Police here say Saginaw’s heroin wars ended in the early 1980s, when national efforts to cut down international drug smuggling eroded the supply that fueled the region’s epidemic. Violence seemed to slow with it. The number of homicides, which reached 44 in 1975, fell to a 45-year low of eight last year.

But something has happened in recent years with the addicts who seek support at Saginaw Township’s DOT Caring Centers Inc., where Gilliland, 63, works as a clinical supervisor.

It’s the same development law enforcers say they’ve noticed on the streets of Saginaw. That old, familiar darkness is slowly re-emerging, they say.

Heroin is making a comeback.

The dark journey
Saginaw Police Sgt. Kevin Revard noticed heroin’s gradual return as the hardcore drug of choice for city addicts in 2005 as it began surpassing the popularity of crack cocaine.

“In (the early 2000s), there was maybe one (heroin overdose) per year,” Revard said. “Now there’s five, six a year.”

While Revard’s jurisdiction remains within Saginaw’s borders, the problem extends beyond city limits, he said.

Police in recent years have busted addicts who traveled from as far as Sault Ste. Marie and as near as Freeland for a taste of Saginaw’s product, Revard said.

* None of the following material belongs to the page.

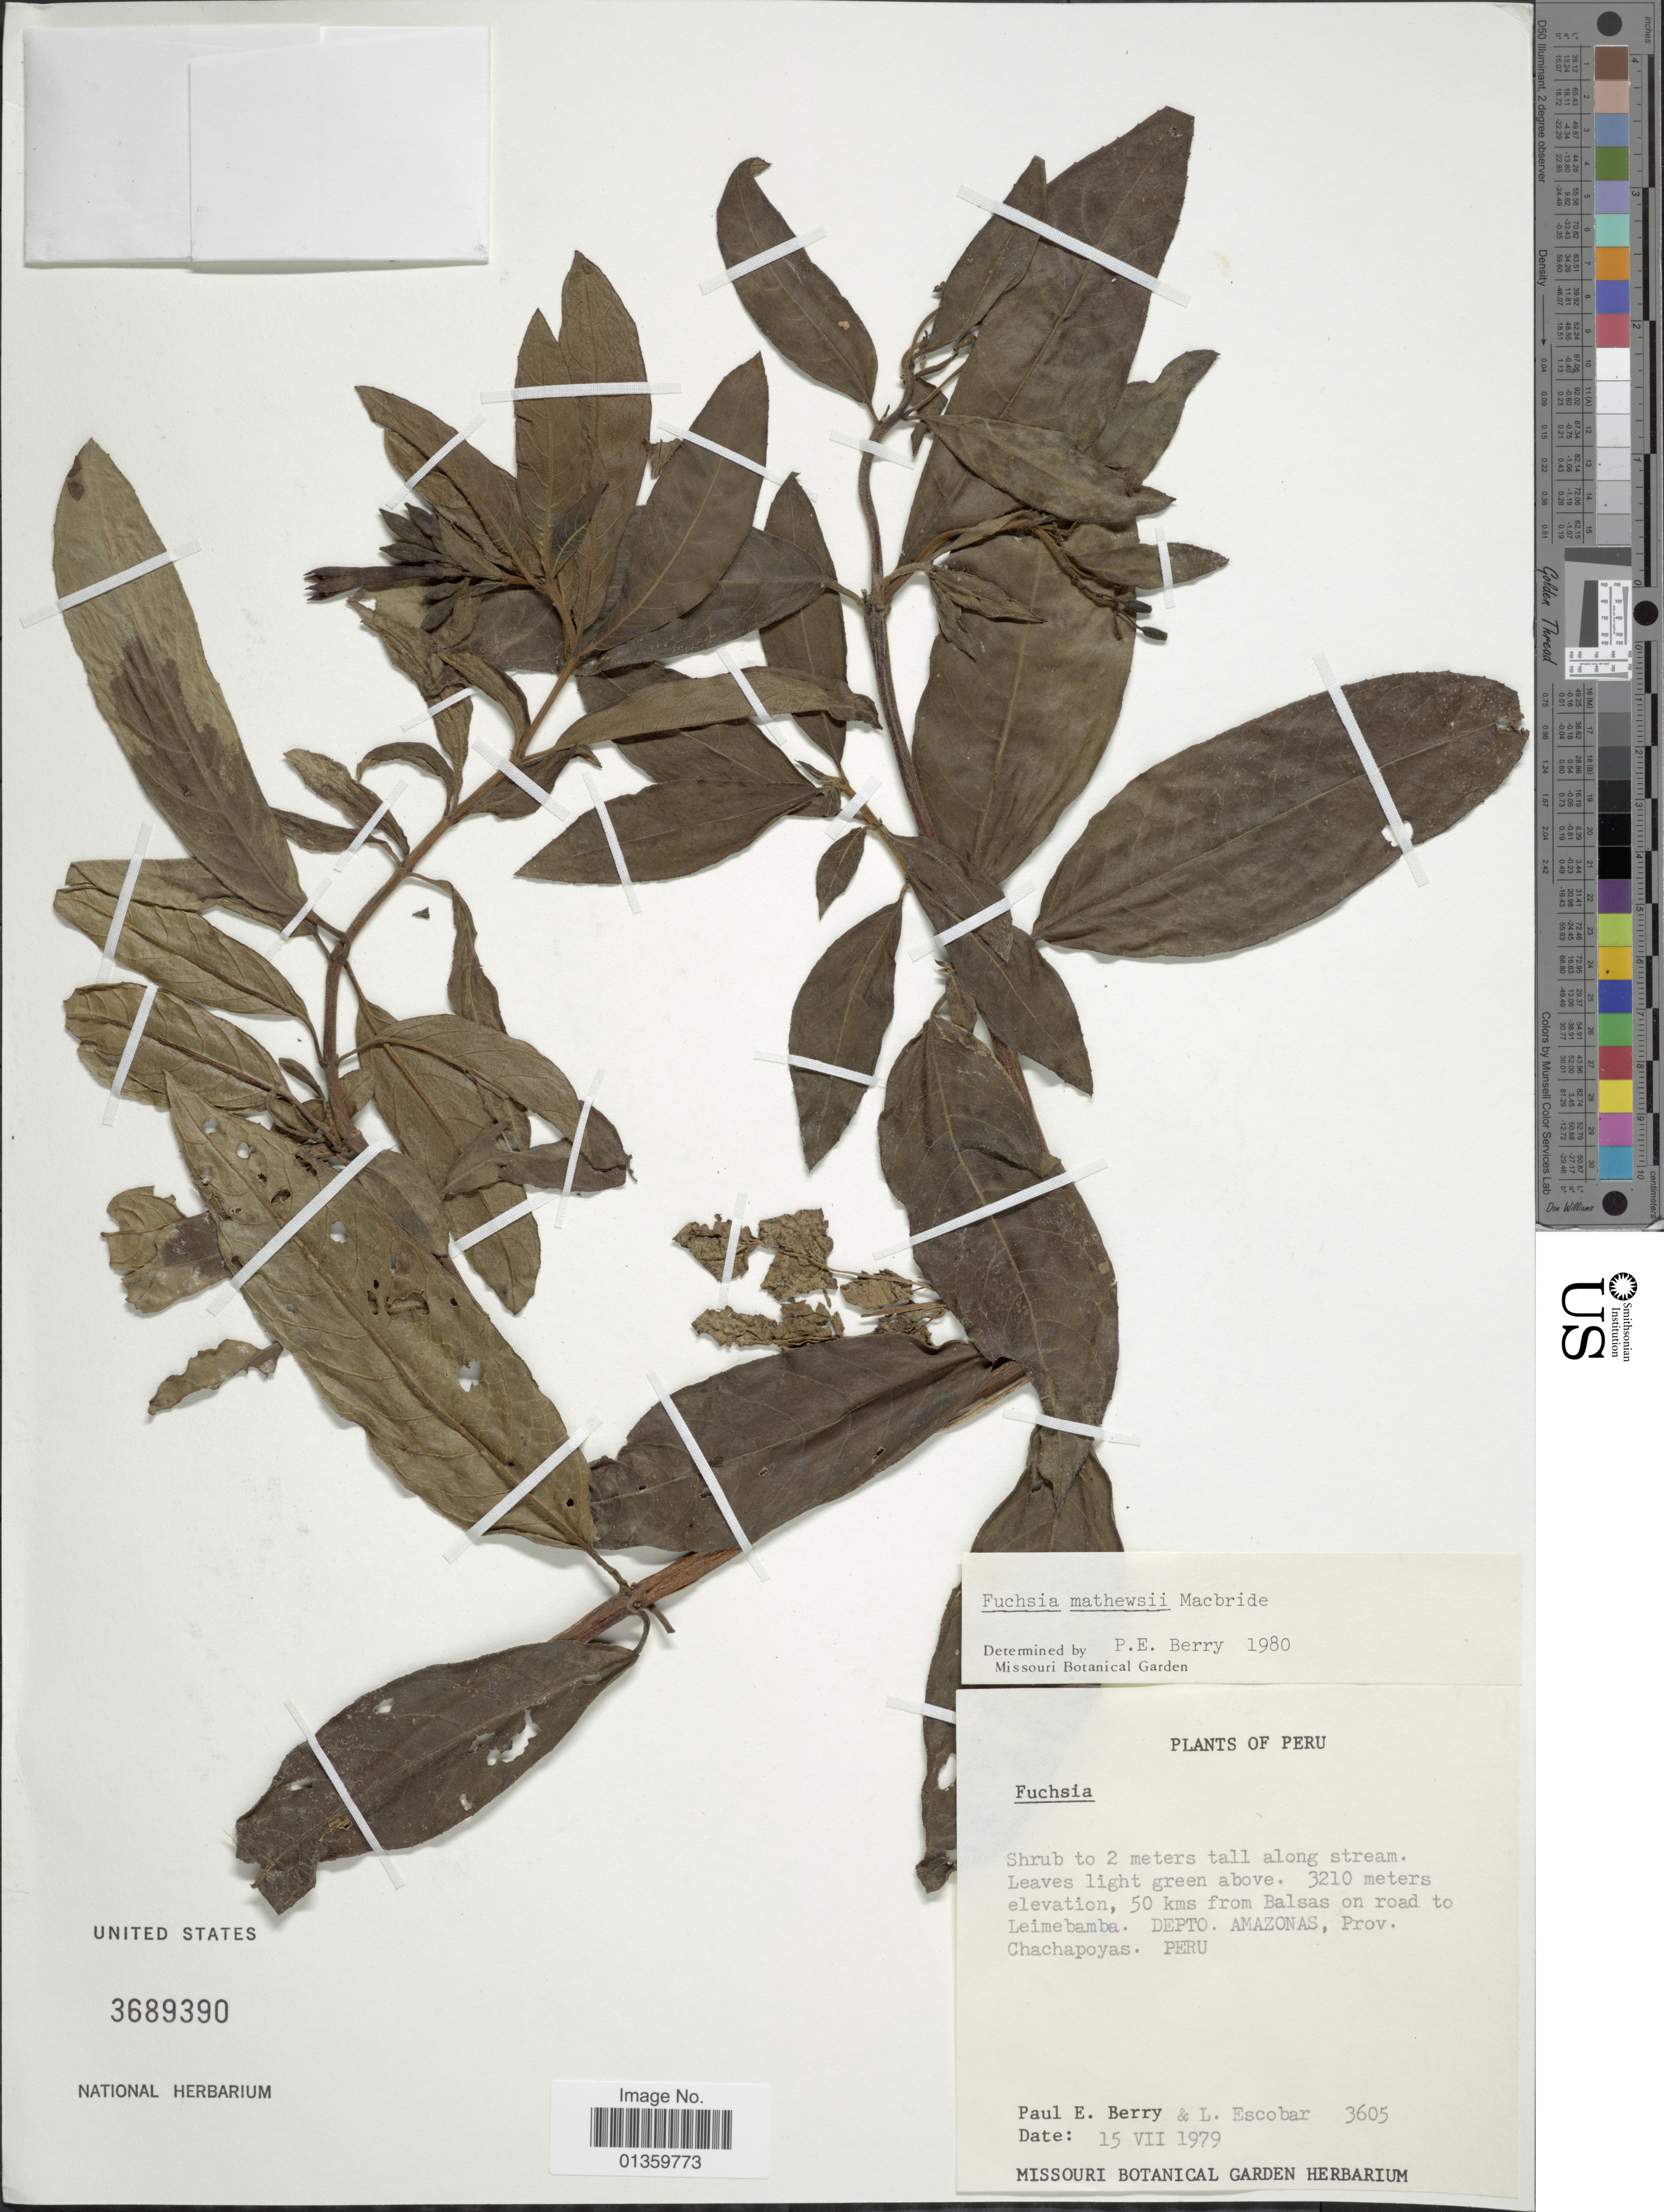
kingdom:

“Flint and Detroit have the same problem, I think,” he said, “but we’re probably the farthest north where you can get it in Michigan. So we get a lot of people coming down here looking for it.”

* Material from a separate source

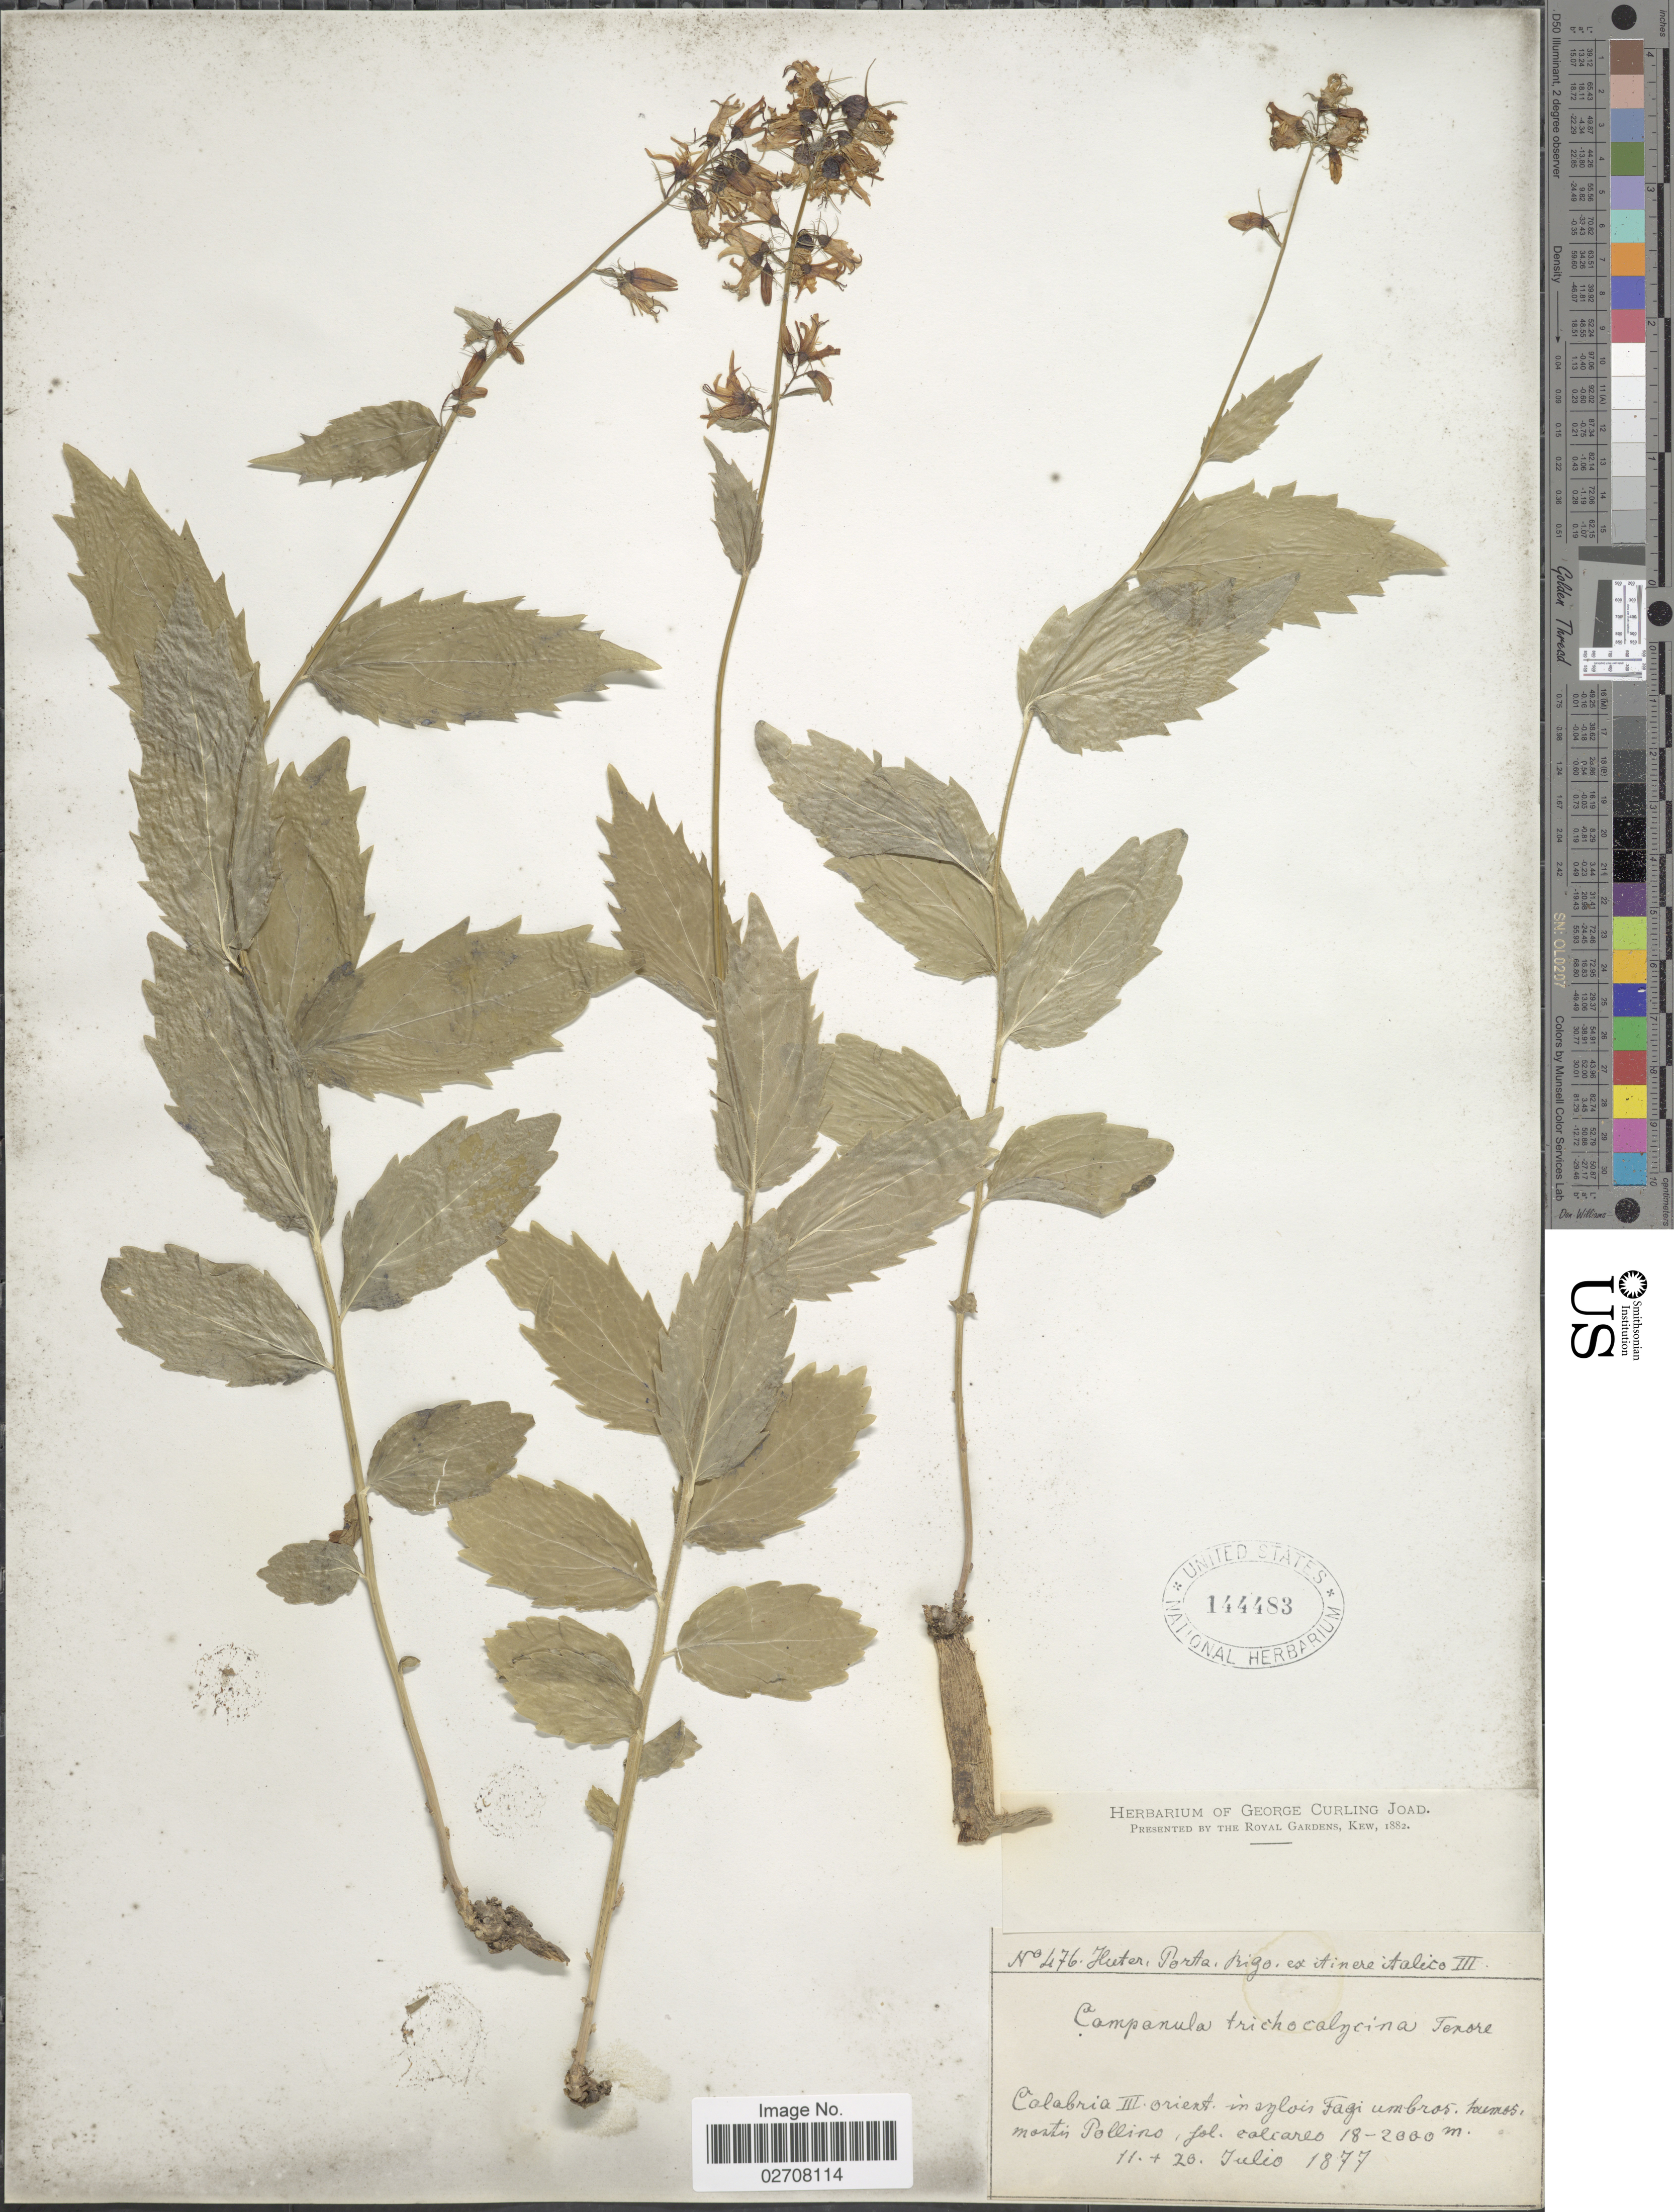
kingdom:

The nature of a heroin high attracts a different kind of clientele compared to users of other hardcore drugs, Revard said.

“Predominantly, it’s young people, between 16 to their mid-20s,” he said. “Mostly white kids.”

Statistics illustrating the return of heroin locally are difficult to come by, both police and drug addiction counselors say.

Saginaw police files lump heroin cases with other drug-related incidents, while records at DOT Caring Centers show broad characterizations of its patients, grouping heroin addicts with abusers of other opiates.

But the statistics relating to that opiate family — including some prescription pain medications — give experts the best indication of the drug’s re-emergence, experts say.

DOT Caring Centers workers estimate the number of their patients hooked on opiates increased by 80 percent in the past decade, Gilliland said.

Eight out of every 10 patients there is an opiate addict, Gilliland said, and half of those are hooked on heroin.

U.S. Drug Enforcement Agency statistics show 7 million Americans abuse prescription drugs — more than heroin, cocaine, hallucinogens, Ecstasy and inhalants combined. That represents an 80 percent increase in abuse of prescription opiates, such as OxyContin and Vicodin in the past 11 years, DEA figures show.

Another indicator: The state Department of Community Health reports the number of opiate addicts receiving state-subsidized methadone treatment rocketed from 8,758 people in 2000 to 19,806 last year.

“(Prescription drug use) has really been the driving force behind the increase in the heroin problem we’ve seen here and across the country,” said Rich Isaacson, a special agent with the DEA’s Detroit office. “The way Vicodin and OxyContin affects the body is the same way heroin affects it.”

Prescription drug abusers often graduate to heroin once their tolerance dulls the prescription pill’s high, he said. Often, heroin also is cheaper.

Saginaw police say most addicts purchase $20 heroin “bundles”— often packaged inside folded-up pieces of paper about the size of lottery tickets — which Revard estimates can satisfy an addict anywhere from a few hours to a few days.

Isaacson said, by comparison, one OxyContin pill sells for up to $50 on the streets.
The increase in prescription drug abuse partly is a product of “unscrupulous doctors or pharmacists trying to make a cheap buck” by selling legal drugs to the black market, along with the availability of pills over the Internet, Isaacson said.

“But, also, when you look at anonymous surveys out there, teenagers say they get their pills from friends and families,” Isaacson said.